The Darker Side of Digium?
Source: smithonvoip.com
It seems that Digium, the creators of Asterisk, have registered purchased www.asteriskathome.com, the former domain and name of the open source project TrixBox, and is re-directing it to their latest project AsteriskNow, Digium’s answer to TrixBox. I found out about this a few days ago, but when Tom and Alec weighed-in on this, I thought I would throw my hat in the ring as well.
For those of you who do not know, Asterisk@Home was created by Andrew Gillis and was designed to enable the home (or small office) user to quickly set up a full featured Asterisk PBX with a web based interface in about an hour on a dedicated PC. The ease of installation, the graphical user interface, and increased features/functionality (including integration with sales force) made Asterisk@Home an enormouse hit and allegedly lead to legal pressure (from trademark infringement) from Digium (owner of the Asterisk trademark) forcing Andrew to change the open source project name to TrixBox, which was recently acquired by Fonality.
All of this seems a bit “rough neck” for an open source company. Pressuring a project (which was started from the same community that helped make Asterisk the success it is today) to change its name once it became a perceived competitor to the Asterisk software. Not to mention that their trademark policy seems a bit selective, when a quick search of Google shows the following sites utilizing the Asterisk/Digium brand name for commercial purposes.

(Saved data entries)
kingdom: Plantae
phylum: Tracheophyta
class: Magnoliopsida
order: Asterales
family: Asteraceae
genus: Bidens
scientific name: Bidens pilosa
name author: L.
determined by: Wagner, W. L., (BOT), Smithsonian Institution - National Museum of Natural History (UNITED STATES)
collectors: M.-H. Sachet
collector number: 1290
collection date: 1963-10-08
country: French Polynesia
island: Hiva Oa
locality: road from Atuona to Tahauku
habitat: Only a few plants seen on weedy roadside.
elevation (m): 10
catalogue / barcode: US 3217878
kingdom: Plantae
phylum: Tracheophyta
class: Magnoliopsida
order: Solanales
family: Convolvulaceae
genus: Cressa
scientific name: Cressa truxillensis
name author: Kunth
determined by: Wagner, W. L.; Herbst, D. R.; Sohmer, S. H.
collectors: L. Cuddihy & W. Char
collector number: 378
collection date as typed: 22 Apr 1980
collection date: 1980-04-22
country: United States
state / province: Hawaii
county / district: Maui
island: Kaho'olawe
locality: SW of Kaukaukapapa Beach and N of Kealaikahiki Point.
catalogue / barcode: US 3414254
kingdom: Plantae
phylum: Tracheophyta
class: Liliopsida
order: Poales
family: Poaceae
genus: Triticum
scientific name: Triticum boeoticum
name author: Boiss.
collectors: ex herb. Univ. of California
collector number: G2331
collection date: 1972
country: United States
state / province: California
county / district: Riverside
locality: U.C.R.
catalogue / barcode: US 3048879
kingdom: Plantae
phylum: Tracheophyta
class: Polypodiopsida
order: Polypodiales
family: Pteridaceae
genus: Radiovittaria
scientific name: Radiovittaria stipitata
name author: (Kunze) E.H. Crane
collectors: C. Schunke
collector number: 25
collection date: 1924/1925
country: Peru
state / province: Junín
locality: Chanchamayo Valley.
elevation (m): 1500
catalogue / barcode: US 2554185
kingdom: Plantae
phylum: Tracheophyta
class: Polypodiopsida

TASKS TO CARRY OUT:
1 – Copy the post about Digium and Asterisk@Home from "For those of" up to and including "acquired by Fonality.".
2 – Carry on the post about Digium and Asterisk@Home from its last sentence.
The records have no connection to the text.

SET OF ANSWERS:
1 –
For those of you who do not know, Asterisk@Home was created by Andrew Gillis and was designed to enable the home (or small office) user to quickly set up a full featured Asterisk PBX with a web based interface in about an hour on a dedicated PC. The ease of installation, the graphical user interface, and increased features/functionality (including integration with sales force) made Asterisk@Home an enormouse hit and allegedly lead to legal pressure (from trademark infringement) from Digium (owner of the Asterisk trademark) forcing Andrew to change the open source project name to TrixBox, which was recently acquired by Fonality.

2 –
http://www.digium.co.uk/
http://www.digiumcards.com/
http://www.asteriskhardware.com
http://www.asteriskdocs.com
http://www.asteriskguru.com
http://www.asteriskvoipnews.com
http://www.asterisk.co.nz
http://www.asterisktutorials.com
As a marketing professional myself, I am big on protecting a brand name and trademarks. If you are going to police it though, be consistent about it. Do not be selective and do it to keep your brand name from losing its “value”, not to increase traffic to your own site for nothing other then perceived capitalistic gain. As Alec suggested, “buy the domain and bury it.”
What ever happen to altruistic open source companies?